One week after the Senate committee reviewing the health accord called for stronger federal leadership and new pan-Canadian programs (pharmacare and continuing care), the budget shows a federal government in retreat. It offered nothing substantial to Canadians struggling to pay for prescription drugs, care for their ailing parents, or get high-quality affordable care outside of hospitals.

What we need

We need the federal government to negotiate with the provinces a new ten year health accord that will protect, strengthen and expand Medicare.

An accord that protects Medicare would deliver stable and sufficient federal funding, not cuts, and would maintain national standards, starting with the Canada Health Act.

An accord that strengthens Medicare would promote public sector innovations like more healthy, local food in hospitals; cleaner health care facilities, to combat healthcare association infections, and; more teamwork, where every provider uses their skills and experience to the fullest.

An accord that expands Medicare would create a pan-Canadian program for home care and nursing home care, a universal pharmacare program, expanded community health services, and better coordination between all parts of the health care system.

For more details on these recommendations and why they’re needed, see CUPE’s report on the health accord.

Medicare good for families, good for the economy

Protecting, strengthening and expanding Medicare would help overburdened families, in particular the women in those families, and would provide a much-needed boost to the economy - both by freeing up unpaid caregivers to participate more fully in the labour force and by creating new jobs. Care recipients and caregivers, both paid and unpaid, are disproportionately women.

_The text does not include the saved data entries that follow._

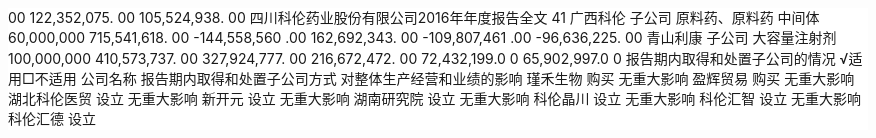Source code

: 00
122,352,075.
00
105,524,938.
00
四川科伦药业股份有限公司2016年年度报告全文
41
广西科伦
子公司
原料药、原料药
中间体
60,000,000
715,541,618.
00
-144,558,560
.00
162,692,343.
00
-109,807,461
.00
-96,636,225.
00
青山利康
子公司
大容量注射剂
100,000,000
410,573,737.
00
327,924,777.
00
216,672,472.
00
72,432,199.0
0
65,902,997.0
0
报告期内取得和处置子公司的情况
√适用□不适用
公司名称
报告期内取得和处置子公司方式
对整体生产经营和业绩的影响
瑾禾生物
购买
无重大影响
盈辉贸易
购买
无重大影响
湖北科伦医贸
设立
无重大影响
新开元
设立
无重大影响
湖南研究院
设立
无重大影响
科伦晶川
设立
无重大影响
科伦汇智
设立
无重大影响
科伦汇德
设立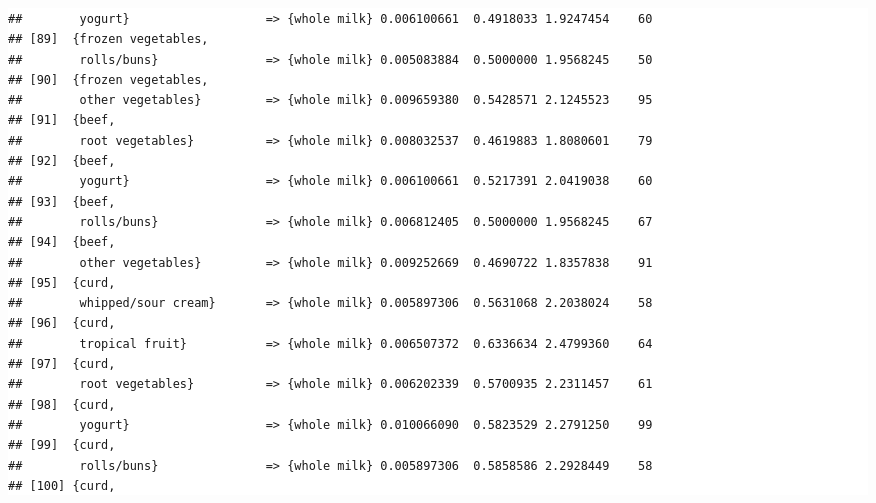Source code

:     ##        yogurt}                   => {whole milk} 0.006100661  0.4918033 1.9247454    60
    ## [89]  {frozen vegetables,                                                              
    ##        rolls/buns}               => {whole milk} 0.005083884  0.5000000 1.9568245    50
    ## [90]  {frozen vegetables,                                                              
    ##        other vegetables}         => {whole milk} 0.009659380  0.5428571 2.1245523    95
    ## [91]  {beef,                                                                           
    ##        root vegetables}          => {whole milk} 0.008032537  0.4619883 1.8080601    79
    ## [92]  {beef,                                                                           
    ##        yogurt}                   => {whole milk} 0.006100661  0.5217391 2.0419038    60
    ## [93]  {beef,                                                                           
    ##        rolls/buns}               => {whole milk} 0.006812405  0.5000000 1.9568245    67
    ## [94]  {beef,                                                                           
    ##        other vegetables}         => {whole milk} 0.009252669  0.4690722 1.8357838    91
    ## [95]  {curd,                                                                           
    ##        whipped/sour cream}       => {whole milk} 0.005897306  0.5631068 2.2038024    58
    ## [96]  {curd,                                                                           
    ##        tropical fruit}           => {whole milk} 0.006507372  0.6336634 2.4799360    64
    ## [97]  {curd,                                                                           
    ##        root vegetables}          => {whole milk} 0.006202339  0.5700935 2.2311457    61
    ## [98]  {curd,                                                                           
    ##        yogurt}                   => {whole milk} 0.010066090  0.5823529 2.2791250    99
    ## [99]  {curd,                                                                           
    ##        rolls/buns}               => {whole milk} 0.005897306  0.5858586 2.2928449    58
    ## [100] {curd,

The chronic underfunding, deregulation, and privatization of health care hurt women most, but the ripple effects reach families, communities and society at large. Families are strained as a result of lost income for unpaid caregivers and the impacts of stress on relationships and the health of family members. Employers are affected by lost work time and the consequences of stressed-out employees. The impacts on society more generally includes lost tax revenues, higher poverty rates, family bankruptcies and increased demands on social programs.